As for wild birds, the robins and wrens and thrushes which are predestined prey, there is only one way to save them, the way which Archibald Douglas took to save the honour of Scotland,--"bell the cat." A good-sized sleigh-bell, if she be strong enough to bear it, a bunch of little bells, if she be small and slight,--and the pleasures of the chase are over. One little bell is of no avail, for she learns to move with such infinite precaution that it does not ring until she springs, and then it rings too late. There is an element of cruelty in depriving the cat of sport, but from the bird's point of view the scheme works to perfection. Of course rats and mice are as safe as birds from the claws of a belled cat, but, if we are really humane, we will not regret their immunity.

The boasted benevolence of man is, however, a purely superficial emotion. What am I to think of a friend who anathematizes the family cat for devouring a nest of young robins, and then tells me exultingly that the same cat has killed twelve moles in a fortnight. To a pitiful heart, the life of a little mole is as sacred as the life of a little robin. To an artistic eye, the mole in his velvet coat is handsomer than the robin, which is at best a bouncing, bourgeois sort of bird, a true suburbanite, with all the defects of his class. But my friend has no mercy on the mole because he destroys her garden,--her garden which she despoils every morning, gathering its fairest blossoms to droop and wither in her crowded rooms. To wax compassionate over a bird, and remain hard as flint to a beast, is possible only to humanity. The cat, following her predatory instincts, is at once more logical and less ruthless, because the question of property does not distort her vision. She has none of the vices of civilization.

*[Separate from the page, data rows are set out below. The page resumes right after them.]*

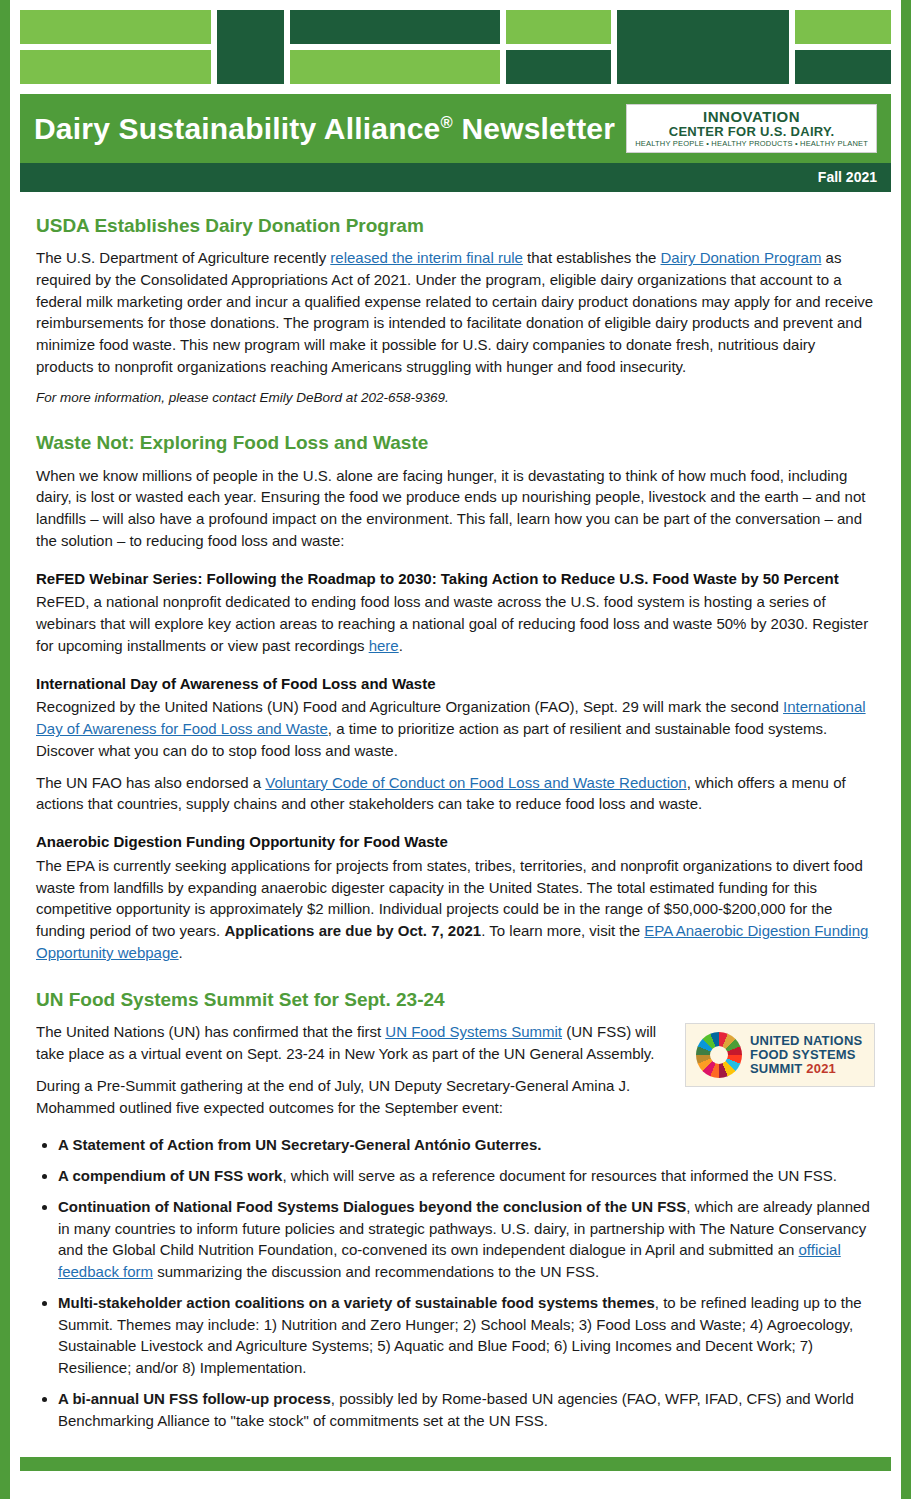Dairy Sustainability Alliance® Newsletter
INNOVATION
CENTER FOR U.S. DAIRY.
HEALTHY PEOPLE • HEALTHY PRODUCTS • HEALTHY PLANET
Fall 2021
USDA Establishes Dairy Donation Program
The U.S. Department of Agriculture recently released the interim final rule that establishes the Dairy Donation Program as required by the Consolidated Appropriations Act of 2021. Under the program, eligible dairy organizations that account to a federal milk marketing order and incur a qualified expense related to certain dairy product donations may apply for and receive reimbursements for those donations. The program is intended to facilitate donation of eligible dairy products and prevent and minimize food waste. This new program will make it possible for U.S. dairy companies to donate fresh, nutritious dairy products to nonprofit organizations reaching Americans struggling with hunger and food insecurity.
For more information, please contact Emily DeBord at 202-658-9369.
Waste Not: Exploring Food Loss and Waste
When we know millions of people in the U.S. alone are facing hunger, it is devastating to think of how much food, including dairy, is lost or wasted each year. Ensuring the food we produce ends up nourishing people, livestock and the earth – and not landfills – will also have a profound impact on the environment. This fall, learn how you can be part of the conversation – and the solution – to reducing food loss and waste:
ReFED Webinar Series: Following the Roadmap to 2030: Taking Action to Reduce U.S. Food Waste by 50 Percent
ReFED, a national nonprofit dedicated to ending food loss and waste across the U.S. food system is hosting a series of webinars that will explore key action areas to reaching a national goal of reducing food loss and waste 50% by 2030. Register for upcoming installments or view past recordings here.
International Day of Awareness of Food Loss and Waste
Recognized by the United Nations (UN) Food and Agriculture Organization (FAO), Sept. 29 will mark the second International Day of Awareness for Food Loss and Waste, a time to prioritize action as part of resilient and sustainable food systems. Discover what you can do to stop food loss and waste.
The UN FAO has also endorsed a Voluntary Code of Conduct on Food Loss and Waste Reduction, which offers a menu of actions that countries, supply chains and other stakeholders can take to reduce food loss and waste.
Anaerobic Digestion Funding Opportunity for Food Waste
The EPA is currently seeking applications for projects from states, tribes, territories, and nonprofit organizations to divert food waste from landfills by expanding anaerobic digester capacity in the United States. The total estimated funding for this competitive opportunity is approximately $2 million. Individual projects could be in the range of $50,000-$200,000 for the funding period of two years. Applications are due by Oct. 7, 2021. To learn more, visit the EPA Anaerobic Digestion Funding Opportunity webpage.
UN Food Systems Summit Set for Sept. 23-24
UNITED NATIONS
FOOD SYSTEMS
SUMMIT 2021
The United Nations (UN) has confirmed that the first UN Food Systems Summit (UN FSS) will take place as a virtual event on Sept. 23-24 in New York as part of the UN General Assembly.
During a Pre-Summit gathering at the end of July, UN Deputy Secretary-General Amina J. Mohammed outlined five expected outcomes for the September event:
A Statement of Action from UN Secretary-General António Guterres.
A compendium of UN FSS work, which will serve as a reference document for resources that informed the UN FSS.
Continuation of National Food Systems Dialogues beyond the conclusion of the UN FSS, which are already planned in many countries to inform future policies and strategic pathways. U.S. dairy, in partnership with The Nature Conservancy and the Global Child Nutrition Foundation, co-convened its own independent dialogue in April and submitted an official feedback form summarizing the discussion and recommendations to the UN FSS.
Multi-stakeholder action coalitions on a variety of sustainable food systems themes, to be refined leading up to the Summit. Themes may include: 1) Nutrition and Zero Hunger; 2) School Meals; 3) Food Loss and Waste; 4) Agroecology, Sustainable Livestock and Agriculture Systems; 5) Aquatic and Blue Food; 6) Living Incomes and Decent Work; 7) Resilience; and/or 8) Implementation.
A bi-annual UN FSS follow-up process, possibly led by Rome-based UN agencies (FAO, WFP, IFAD, CFS) and World Benchmarking Alliance to "take stock" of commitments set at the UN FSS.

"Cats I scorn, who, sleek and fat, Shiver at a Norway rat. Rough and hardy, bold and free, Be the cat that's made for me; He whose nervous paw can take My lady's lapdog by the neck, With furious hiss attack the hen, And snatch a chicken from the pen."

So sang Dr. Erasmus Darwin's intrepid pussy (a better poet than her master) to the cat of Miss Anna Seward, surely the last lady in all England to have encouraged such lawlessness on the part of a--presumably--domestic animal.